Entries supplied Start Marker

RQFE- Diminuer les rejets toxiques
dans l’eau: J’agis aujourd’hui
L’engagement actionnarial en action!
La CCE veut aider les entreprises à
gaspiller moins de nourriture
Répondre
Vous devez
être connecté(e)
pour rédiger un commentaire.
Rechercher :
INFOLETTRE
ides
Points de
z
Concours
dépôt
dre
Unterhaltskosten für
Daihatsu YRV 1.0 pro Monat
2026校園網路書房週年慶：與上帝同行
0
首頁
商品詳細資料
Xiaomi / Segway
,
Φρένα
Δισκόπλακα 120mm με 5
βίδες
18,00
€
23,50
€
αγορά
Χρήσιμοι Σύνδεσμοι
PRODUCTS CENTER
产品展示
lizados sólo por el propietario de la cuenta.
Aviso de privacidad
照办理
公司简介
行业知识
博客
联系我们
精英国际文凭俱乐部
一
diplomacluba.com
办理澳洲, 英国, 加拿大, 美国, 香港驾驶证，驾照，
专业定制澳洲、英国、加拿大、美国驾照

Entries supplied End Marker

Work required: The required answer is the complete data, repeated exactly.

Output for this task:
RQFE- Diminuer les rejets toxiques
dans l’eau: J’agis aujourd’hui
L’engagement actionnarial en action!
La CCE veut aider les entreprises à
gaspiller moins de nourriture
Répondre
Vous devez
être connecté(e)
pour rédiger un commentaire.
Rechercher :
INFOLETTRE
ides
Points de
z
Concours
dépôt
dre
Unterhaltskosten für
Daihatsu YRV 1.0 pro Monat
2026校園網路書房週年慶：與上帝同行
0
首頁
商品詳細資料
Xiaomi / Segway
,
Φρένα
Δισκόπλακα 120mm με 5
βίδες
18,00
€
23,50
€
αγορά
Χρήσιμοι Σύνδεσμοι
PRODUCTS CENTER
产品展示
lizados sólo por el propietario de la cuenta.
Aviso de privacidad
照办理
公司简介
行业知识
博客
联系我们
精英国际文凭俱乐部
一
diplomacluba.com
办理澳洲, 英国, 加拿大, 美国, 香港驾驶证，驾照，
专业定制澳洲、英国、加拿大、美国驾照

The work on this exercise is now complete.